Key Takeaways
- Western Digital shares dropped more than 7% on Monday, retreating to approximately $539
- SK Hynix experienced its largest single-session decline ever, plummeting over 15% in Seoul trading
- KIS brokerage released a Q2 profit estimate for SK Hynix that fell roughly 8% short of Street expectations, pointing to sluggish HBM4 deployment
- Fellow memory and storage names including Micron, SanDisk, and Seagate suffered similar losses; major indexes finished positive
- Citi reiterated its Buy stance on WDC and lifted its price objective to $800, though shares continued falling
Western Digital shares tumbled over 7% during Monday’s session, caught in a broad selloff that hammered memory and storage stocks. The company’s shares changed hands near $539, significantly below the 52-week peak of $799.87.
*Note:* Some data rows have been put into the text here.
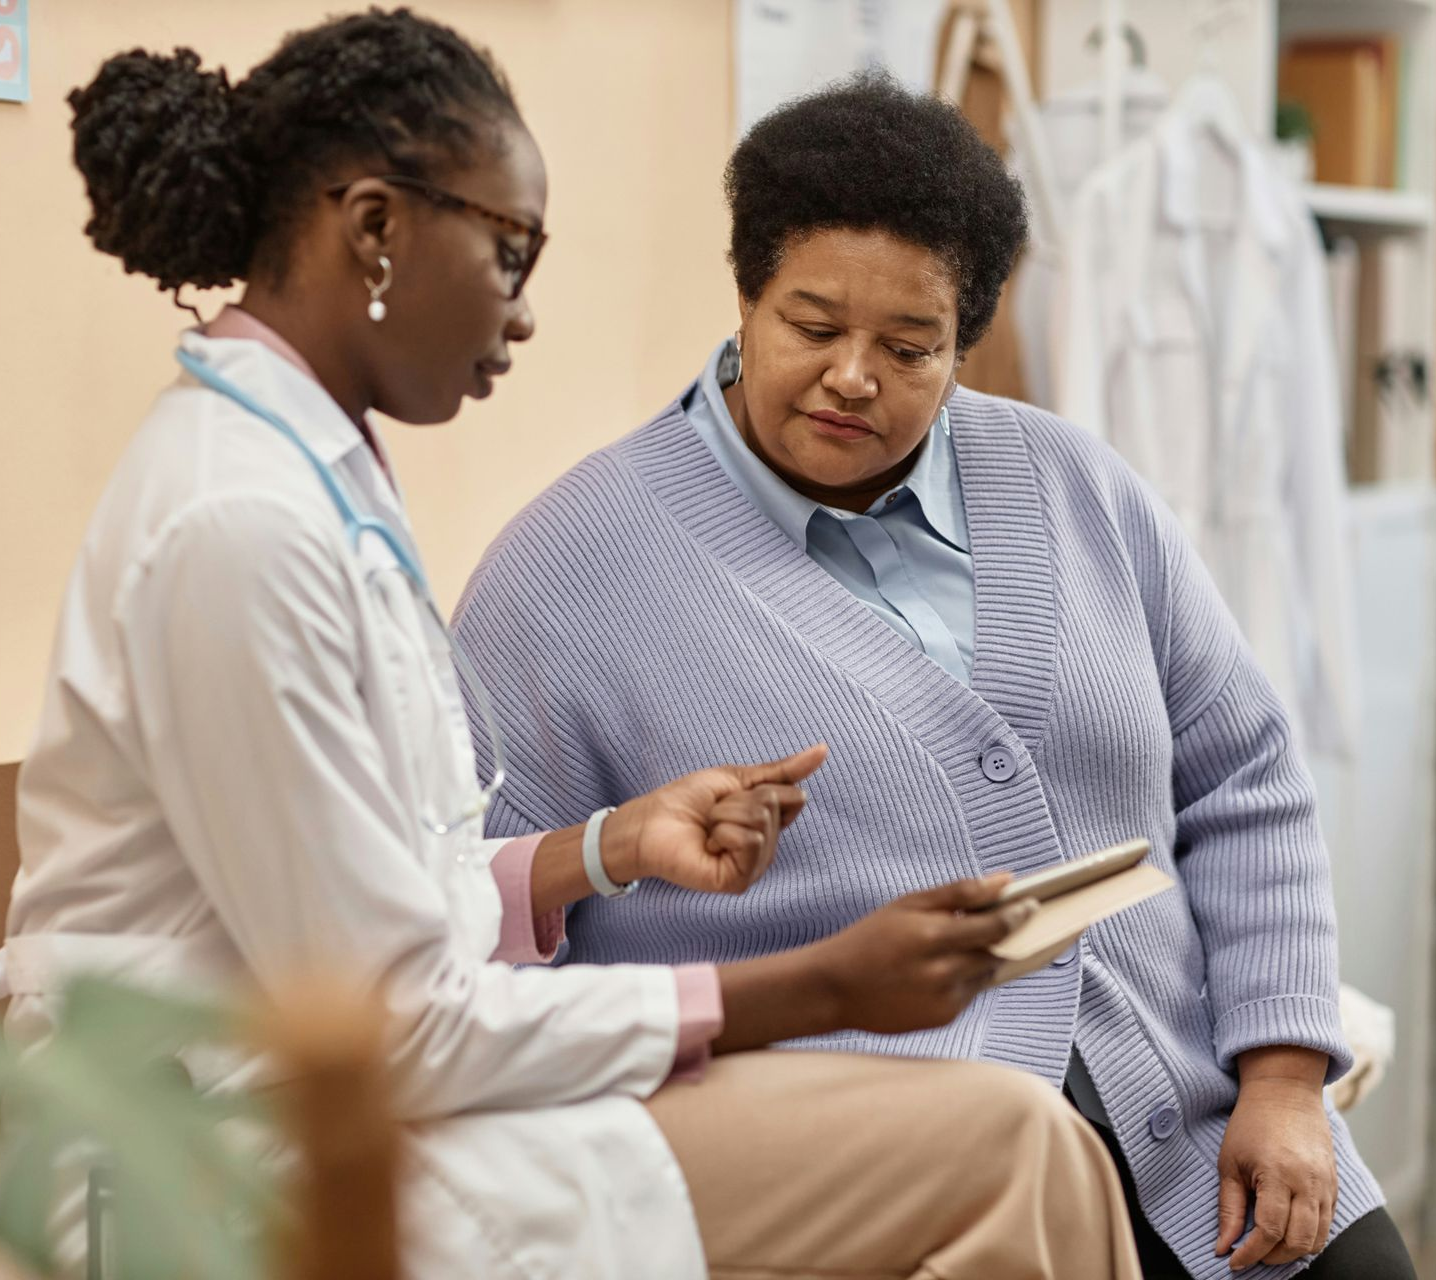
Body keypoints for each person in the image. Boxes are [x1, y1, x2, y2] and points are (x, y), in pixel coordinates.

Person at [0, 12, 1143, 1279]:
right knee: (1012, 1144)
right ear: (376, 228)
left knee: (1011, 1143)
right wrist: (821, 988)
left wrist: (606, 848)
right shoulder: (234, 527)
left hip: (341, 1094)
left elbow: (375, 906)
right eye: (509, 252)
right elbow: (392, 1018)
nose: (525, 315)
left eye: (911, 347)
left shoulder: (303, 481)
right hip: (218, 1157)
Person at [452, 74, 1419, 1280]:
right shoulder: (569, 568)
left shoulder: (1076, 486)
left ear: (965, 344)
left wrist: (1281, 1077)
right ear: (745, 298)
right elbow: (458, 918)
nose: (855, 375)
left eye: (909, 347)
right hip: (902, 1186)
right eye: (812, 326)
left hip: (1200, 1130)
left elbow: (1245, 776)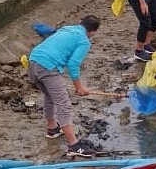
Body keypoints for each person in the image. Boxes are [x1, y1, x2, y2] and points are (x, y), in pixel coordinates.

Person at [27, 15, 102, 157]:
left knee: (49, 97)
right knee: (64, 104)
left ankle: (53, 129)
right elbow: (73, 64)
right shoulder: (84, 41)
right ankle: (73, 145)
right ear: (92, 32)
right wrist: (79, 87)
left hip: (33, 60)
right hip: (48, 66)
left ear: (81, 23)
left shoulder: (67, 28)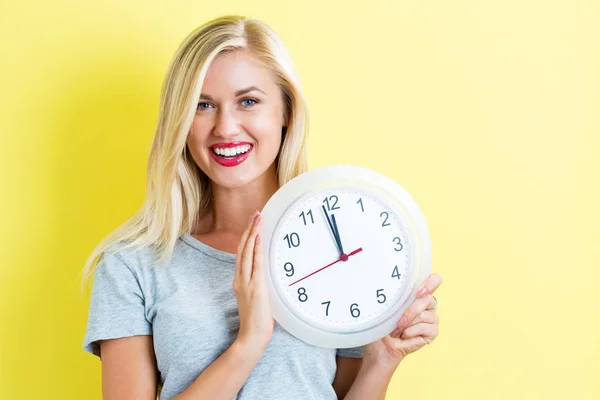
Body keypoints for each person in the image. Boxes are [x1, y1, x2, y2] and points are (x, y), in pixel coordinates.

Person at [80, 15, 443, 400]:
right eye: (202, 105)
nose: (226, 128)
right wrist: (249, 341)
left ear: (285, 111)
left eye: (248, 101)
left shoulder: (339, 246)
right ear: (181, 121)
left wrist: (382, 359)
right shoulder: (132, 266)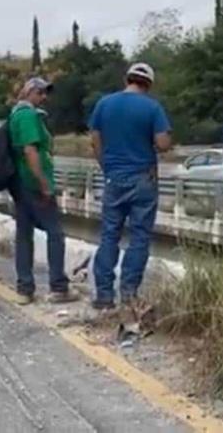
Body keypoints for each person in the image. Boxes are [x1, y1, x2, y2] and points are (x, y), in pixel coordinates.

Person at [87, 63, 171, 309]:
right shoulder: (153, 107)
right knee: (139, 238)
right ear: (149, 84)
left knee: (109, 235)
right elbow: (163, 143)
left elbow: (95, 140)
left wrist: (108, 168)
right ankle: (129, 294)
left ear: (127, 79)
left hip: (114, 179)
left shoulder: (104, 104)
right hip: (143, 180)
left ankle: (104, 295)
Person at [9, 77, 77, 305]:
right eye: (40, 92)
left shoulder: (15, 114)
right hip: (34, 184)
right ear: (28, 92)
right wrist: (44, 183)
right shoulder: (27, 116)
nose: (43, 97)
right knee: (56, 233)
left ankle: (24, 288)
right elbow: (30, 151)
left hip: (20, 184)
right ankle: (58, 287)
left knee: (24, 235)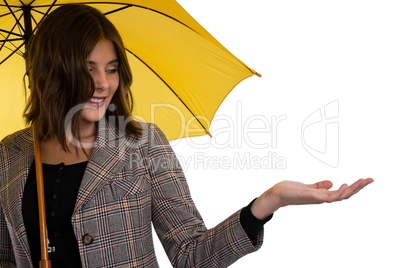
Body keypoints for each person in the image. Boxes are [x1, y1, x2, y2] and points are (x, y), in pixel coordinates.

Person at [0, 4, 373, 268]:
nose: (103, 84)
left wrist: (267, 202)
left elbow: (190, 256)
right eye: (87, 69)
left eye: (111, 69)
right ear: (51, 71)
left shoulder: (142, 145)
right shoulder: (8, 156)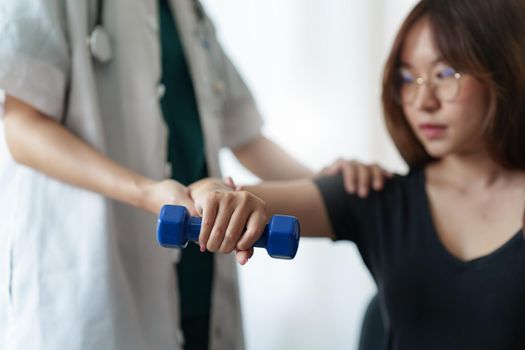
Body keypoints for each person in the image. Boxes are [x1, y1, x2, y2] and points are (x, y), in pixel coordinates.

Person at [0, 0, 391, 349]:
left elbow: (245, 136)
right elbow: (23, 126)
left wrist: (334, 186)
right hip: (93, 276)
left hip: (201, 264)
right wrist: (146, 193)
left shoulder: (187, 9)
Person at [188, 0, 525, 349]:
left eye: (445, 74)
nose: (422, 100)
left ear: (505, 68)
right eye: (408, 78)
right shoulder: (379, 195)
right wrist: (216, 194)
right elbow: (210, 196)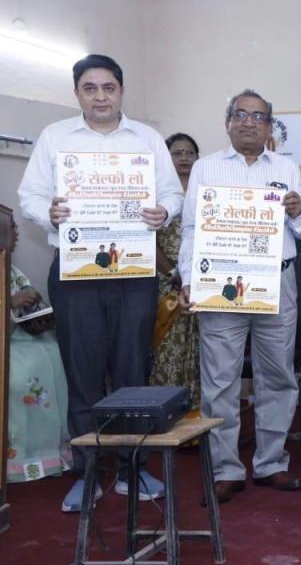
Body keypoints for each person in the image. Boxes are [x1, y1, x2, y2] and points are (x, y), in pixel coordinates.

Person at [18, 54, 183, 512]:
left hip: (133, 271)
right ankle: (88, 472)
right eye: (90, 88)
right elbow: (29, 194)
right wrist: (45, 212)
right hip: (76, 271)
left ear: (121, 91)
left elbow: (173, 192)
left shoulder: (146, 138)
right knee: (84, 372)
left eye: (108, 87)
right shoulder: (56, 137)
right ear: (77, 94)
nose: (100, 96)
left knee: (133, 368)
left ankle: (135, 470)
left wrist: (164, 211)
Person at [178, 89, 301, 504]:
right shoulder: (206, 167)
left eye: (258, 117)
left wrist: (296, 212)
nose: (249, 122)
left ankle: (271, 463)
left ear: (270, 127)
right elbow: (190, 230)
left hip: (277, 282)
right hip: (221, 285)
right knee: (220, 380)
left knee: (278, 376)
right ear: (228, 121)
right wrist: (187, 279)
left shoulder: (287, 167)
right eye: (241, 114)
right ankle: (225, 469)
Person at [6, 219, 72, 484]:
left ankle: (53, 454)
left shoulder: (11, 270)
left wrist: (39, 314)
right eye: (9, 230)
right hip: (6, 345)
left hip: (26, 337)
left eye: (13, 229)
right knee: (22, 373)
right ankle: (20, 458)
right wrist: (10, 302)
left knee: (56, 355)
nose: (15, 234)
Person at [151, 133, 201, 408]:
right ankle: (167, 413)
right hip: (167, 285)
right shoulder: (157, 195)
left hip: (202, 285)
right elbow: (149, 241)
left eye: (189, 153)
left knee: (203, 353)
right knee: (168, 351)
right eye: (177, 153)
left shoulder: (205, 191)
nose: (184, 158)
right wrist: (174, 274)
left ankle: (199, 417)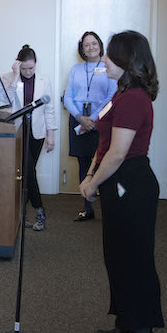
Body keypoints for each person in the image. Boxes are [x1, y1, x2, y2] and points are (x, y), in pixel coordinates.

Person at [78, 30, 161, 333]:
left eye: (110, 55)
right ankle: (126, 323)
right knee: (118, 256)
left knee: (135, 257)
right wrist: (88, 177)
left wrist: (94, 183)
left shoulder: (134, 98)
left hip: (131, 183)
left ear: (126, 61)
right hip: (118, 182)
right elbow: (104, 141)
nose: (104, 60)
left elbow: (118, 154)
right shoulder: (121, 93)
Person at [2, 45, 57, 231]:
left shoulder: (43, 80)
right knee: (27, 170)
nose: (28, 72)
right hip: (17, 130)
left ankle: (20, 214)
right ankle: (39, 209)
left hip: (37, 132)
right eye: (24, 68)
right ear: (17, 65)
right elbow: (6, 104)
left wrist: (51, 135)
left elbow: (49, 108)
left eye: (31, 68)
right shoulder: (8, 78)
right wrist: (15, 76)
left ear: (36, 65)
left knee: (27, 171)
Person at [64, 31, 117, 222]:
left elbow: (111, 96)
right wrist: (80, 117)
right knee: (83, 164)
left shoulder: (108, 67)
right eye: (87, 45)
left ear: (100, 45)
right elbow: (68, 96)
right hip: (78, 121)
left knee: (104, 163)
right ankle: (87, 208)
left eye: (94, 43)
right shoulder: (76, 69)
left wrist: (92, 119)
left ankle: (109, 207)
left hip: (100, 121)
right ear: (82, 49)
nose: (91, 47)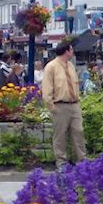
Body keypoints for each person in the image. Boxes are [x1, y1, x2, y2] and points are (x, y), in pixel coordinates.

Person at [41, 41, 86, 169]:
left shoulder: (70, 66)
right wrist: (51, 106)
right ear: (67, 51)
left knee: (79, 132)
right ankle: (61, 162)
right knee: (59, 135)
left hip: (74, 104)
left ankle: (82, 161)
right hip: (60, 105)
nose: (72, 52)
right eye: (71, 49)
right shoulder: (51, 67)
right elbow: (47, 88)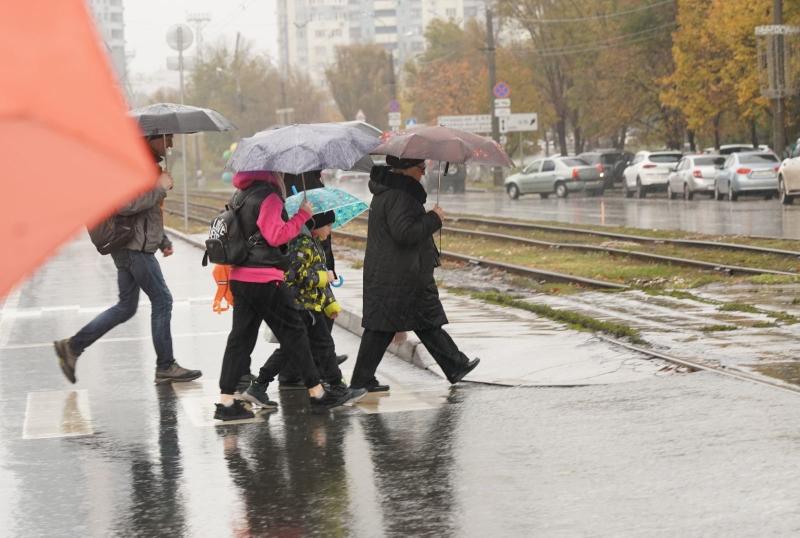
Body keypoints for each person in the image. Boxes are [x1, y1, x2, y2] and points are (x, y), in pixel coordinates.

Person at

Western Digital Corporation, WDC
The decline had nothing to do with Western Digital’s own operations. The trigger was overseas.
SK Hynix suffered a brutal plunge of more than 15% during Monday trading in South Korea — marking the worst single-session performance in the firm’s entire trading history. Profit-taking followed a robust run-up ahead of its Nasdaq debut. The collapse dragged South Korea’s Kospi benchmark down 9%, prompting a 20-minute circuit-breaker pause.
The contagion spread rapidly across the sector. SanDisk tumbled more than 6% in early trading. Micron shed over 5%. Seagate declined more than 4%. The entire memory segment got swept up in the downdraft.
Disappointing KIS Forecast Intensifies Pressure
South Korean brokerage firm KIS amplified the selloff by publishing a second-quarter profit projection for SK Hynix that landed approximately 8% beneath Wall Street estimates.
KIS highlighted two key issues: HBM4 memory chip deliveries weren’t ramping as quickly as anticipated, and SK Hynix’s concentrated exposure to HBM agreements was preventing the company from capitalizing on strengthening traditional DRAM pricing.
That forecast was sufficient to unsettle confidence across the sector. Market participants began questioning whether the artificial intelligence-driven memory boom still had legs — or was beginning to lose steam.
Nvidia, AMD, and Intel all declined in premarket trading as well, though SanDisk and Micron absorbed the most severe damage among domestically-listed stocks.
Citi Maintains Bullish Stance
Not all analysts are growing cautious. Citi’s Asiya Merchant reaffirmed her Buy recommendation on Western Digital Monday while boosting her price objective from $685 to $800.
The revision came as part of Citi’s quarterly earnings outlook for the electronic components and equipment space. Merchant has previously highlighted constrained supply and robust AI infrastructure spending as tailwinds supporting Western Digital’s ability to command premium pricing.
While the positive call couldn’t prevent Monday’s decline, it suggests that some Wall Street observers view the pullback as temporary volatility rather than a fundamental shift.
The consensus view on Wall Street for WDC remains decidedly optimistic. With 15 Buy recommendations and four Hold ratings issued over the last three months, the stock holds a Strong Buy consensus rating.
The mean price objective stands at $648.44, suggesting approximately 11% appreciation potential from present levels.
Broader equity markets offered no support during the memory sector rout. The S&P 500 advanced 0.4%, the Dow Jones Industrial Average gained 0.3%, and the Nasdaq Composite climbed 0.3% — underscoring that this was an industry-specific event rather than a market-wide phenomenon.
Western Digital’s 52-week high of $799.87 remains visible in the rearview mirror. With shares now hovering around $539, a substantial gap exists between current trading levels and where sell-side analysts project fair value.
Citi’s $800 price target, reaffirmed even amid Monday’s weakness, keeps that upside potential firmly in focus.